Posted on 05/09/2008 8:35:13 AM PDT by 300magnum

NEW YORK (Reuters) - A new company hopes drivers will kick the oil habit by brewing ethanol at home that won't spike food prices.

E-Fuel Corp unveiled on Thursday the "MicroFueler" touting it as the world's first machine that allows homeowners to make their own ethanol and pump the brew directly into their cars.

The portable unit that sells for $10,000 resembles a gasoline station pump and nozzle -- minus the slot for a credit card, or the digital "SALE" numbers that whir ever faster at retail pumps as global demand pushes fuel prices to record levels.

Instead of tapping gasoline from an underground tank, the pump's back end plugs into home power and water supplies to make ethanol for as little as $1 a gallon (3.8 liters), according to E-Fuel.

The company says one of the machine's top selling points is its sweet tooth. It ferments fuel from sugar, the price of which is historically cheap as global supplies are glutted.

That means it avoids the Achilles heel of today's U.S. ethanol system -- reliance on corn -- which has been blamed for helping to spike global food prices.

"There's no mother in America crying that their kids aren't getting enough sugar," Tom Quinn, CEO and founder of E-Fuel said in an interview.

Regular table sugar alone is too expensive, so E-Fuels says it will link customers to cheaper surplus supplies, including inedible sugar from Mexico that sells at a fraction of the price. It also hopes to get users to help pay for feedstock by selling carbon credits for using the machine, since making ethanol from sugar emits fewer greenhouse gases than making it from corn.

▶ **Data supplied**:
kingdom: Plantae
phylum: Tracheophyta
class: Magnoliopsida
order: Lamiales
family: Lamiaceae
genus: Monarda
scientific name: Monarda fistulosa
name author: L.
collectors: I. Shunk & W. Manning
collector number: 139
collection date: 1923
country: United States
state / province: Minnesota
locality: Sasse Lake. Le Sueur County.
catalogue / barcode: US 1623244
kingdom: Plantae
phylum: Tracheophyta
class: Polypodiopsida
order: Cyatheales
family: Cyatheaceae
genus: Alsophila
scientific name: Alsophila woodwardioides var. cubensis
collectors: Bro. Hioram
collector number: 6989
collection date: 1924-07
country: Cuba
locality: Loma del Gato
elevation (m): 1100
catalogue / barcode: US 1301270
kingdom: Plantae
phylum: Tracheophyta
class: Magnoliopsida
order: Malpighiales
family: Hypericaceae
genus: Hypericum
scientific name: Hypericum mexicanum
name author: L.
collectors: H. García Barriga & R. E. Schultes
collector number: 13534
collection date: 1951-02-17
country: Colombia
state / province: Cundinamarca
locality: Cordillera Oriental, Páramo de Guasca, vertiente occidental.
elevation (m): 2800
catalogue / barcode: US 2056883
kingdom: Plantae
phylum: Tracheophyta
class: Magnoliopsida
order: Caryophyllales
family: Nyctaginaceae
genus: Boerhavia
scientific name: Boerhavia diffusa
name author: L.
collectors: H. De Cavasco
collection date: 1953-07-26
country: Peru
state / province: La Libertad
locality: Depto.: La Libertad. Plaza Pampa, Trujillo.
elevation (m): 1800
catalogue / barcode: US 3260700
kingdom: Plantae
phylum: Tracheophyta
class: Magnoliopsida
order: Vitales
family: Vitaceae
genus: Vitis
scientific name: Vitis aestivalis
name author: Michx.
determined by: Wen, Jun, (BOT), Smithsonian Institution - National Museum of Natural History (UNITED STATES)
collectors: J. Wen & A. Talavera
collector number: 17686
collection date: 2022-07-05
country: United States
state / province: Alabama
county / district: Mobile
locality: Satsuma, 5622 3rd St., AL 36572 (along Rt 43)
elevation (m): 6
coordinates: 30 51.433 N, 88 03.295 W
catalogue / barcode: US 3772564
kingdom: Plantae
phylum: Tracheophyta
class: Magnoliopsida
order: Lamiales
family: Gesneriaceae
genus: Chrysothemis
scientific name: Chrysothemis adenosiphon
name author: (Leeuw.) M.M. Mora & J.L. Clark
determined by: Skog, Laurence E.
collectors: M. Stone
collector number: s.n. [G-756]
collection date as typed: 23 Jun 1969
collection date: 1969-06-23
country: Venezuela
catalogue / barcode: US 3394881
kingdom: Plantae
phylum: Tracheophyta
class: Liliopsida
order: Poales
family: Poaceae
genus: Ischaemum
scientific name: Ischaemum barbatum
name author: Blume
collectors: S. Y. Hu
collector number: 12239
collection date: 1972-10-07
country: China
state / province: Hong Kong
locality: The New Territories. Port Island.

▶ **Brief**: Write the next few sentences of the news story above about the home ethanol machine, picking up after its final sentence.

▶ **Output for this task**:
"We will break the traditional ethanol system," said Quinn a California computer and computer games inventor, who has bankrolled the company with what he calls "millions, but not multimillion" of dollars.

He said despite the steep upfront costs, the machines will pay for themselves quickly. For a two-car family that drives about 34,500 miles a year, the MicroFueler will pay for itself in less than two years, assuming average gasoline prices of $3.60 per gallon, the company said. The unit makes up to 35 gallons (132 liters) of 100 percent ethanol per week.

Others are not so sure that the MicroFueler is a good investment.

"I doubt it will work," said David Pimental, a professor at Cornell University who has studied the economics of ethanol for decades. He said the history of the fuel has been one of moving to greater and greater scales to increase the efficiencies of making the fuel.

E-Fuel says the machine is efficient in a way that big ethanol plants aren't because it removes water from the fuel with special fine filters that reduce the fuel costs of distilling the water out.

(Reporting by Timothy Gardner, editing by Marguerita Choy)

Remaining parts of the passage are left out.